In the end, however, despite the experimental burst “Dark Star” brilliance and the inclusion of other long-unplayed classics like “Attics of My Life,” the Hampton concerts were memorable but, in all, not so musically exceptional. In several very rudimentary rock ’n’ roll songs, including “Throwing Stones” and “Good Lovin’,” the group’s two drummers quite amateurishly lose the beat entirely and then pick it up at a different pace. And “jamming” songs together generally means that Garcia begins playing an introductory line from a different song regardless of what key it’s in or whether the rest of the band is aware of his intent.
At times, when performing wedding-band standards like “Gimme Some Lovin’” and “Good Lovin’”—oldies Richard Simmons would be glad to sweat to—the Dead just sounds over the hill. That the group would play together for six more years repeatedly seems impossible on these six discs, especially now that we know that keyboardist/vocalist Brent Mydland—the relatively youthful talent behind the Dead’s late-’80s musical renaissance—would be dead of a drug overdose less than a year after the “Formerly the Warlocks” shows.
Most important, scattered (but sustained) moments from this new collection highlight a very successful yet very troubled group of middle-aged musicians jelling in a way they rarely did in their final years together. A disc or two from these six might adequately represent the best live music of the Dead’s final 15 years together, but I surely don’t possess the kind of encyclopedic knowledge of the Grateful Dead’s performances to know for sure.
What I do know is that Formerly the Warlocks contains some incredible music in an utterly gorgeous package. Inside a wooden box with a Warlocks logo burned onto it includes six discs, a ticket from each show, a Blair Jackson essay spanning six photo postcards from the show, a Hampton Coliseum postcard with the first night’s setlist on the back, an original Charlotte Observer newspaper article from 1989, a Halloween-themed button from the shows, and an informational 1989 handout from the management to Dead Heads, explaining that “if you do not have a ticket, you will not be allowed in the parking lot” and pitching tents and vending outside the concerts would “jeopardize their ability to play in the future.”

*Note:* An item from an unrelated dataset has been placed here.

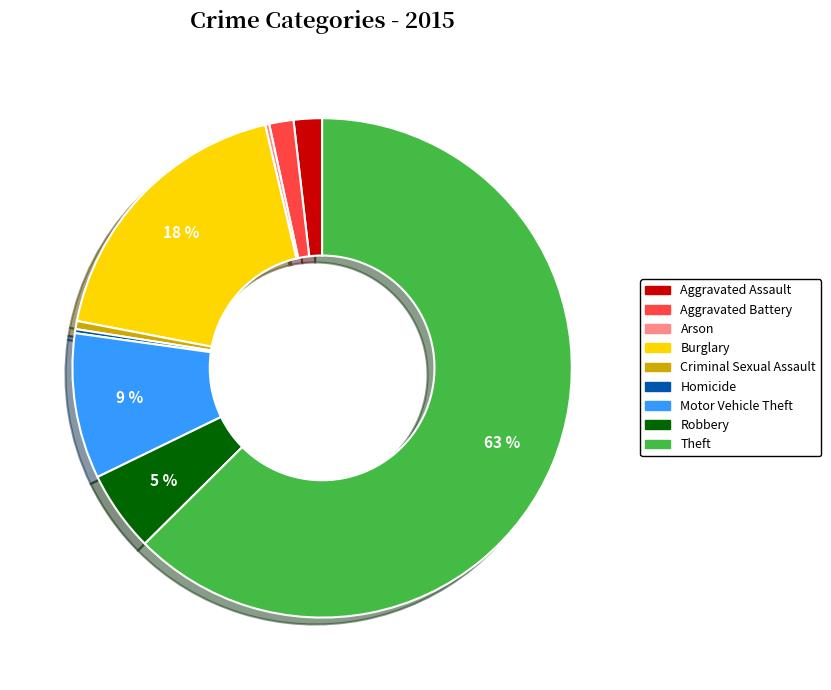

Between Burglary and Theft, which is larger?

Theft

Kudos, Rhino. And thank you.
The only question I have is: When does the Grateful Dead effectively go out of business? The group’s mostly mediocre studio albums don’t really sell and, as the Dead broke up 15 years ago, there are only so many great live recordings that can be released. Plus, in time the number of people who can even say they knew someone who saw the Dead perform will dwindle to zero. One has to wonder if ours will someday be a world without new Grateful Dead releases and/or a world without Dead Heads.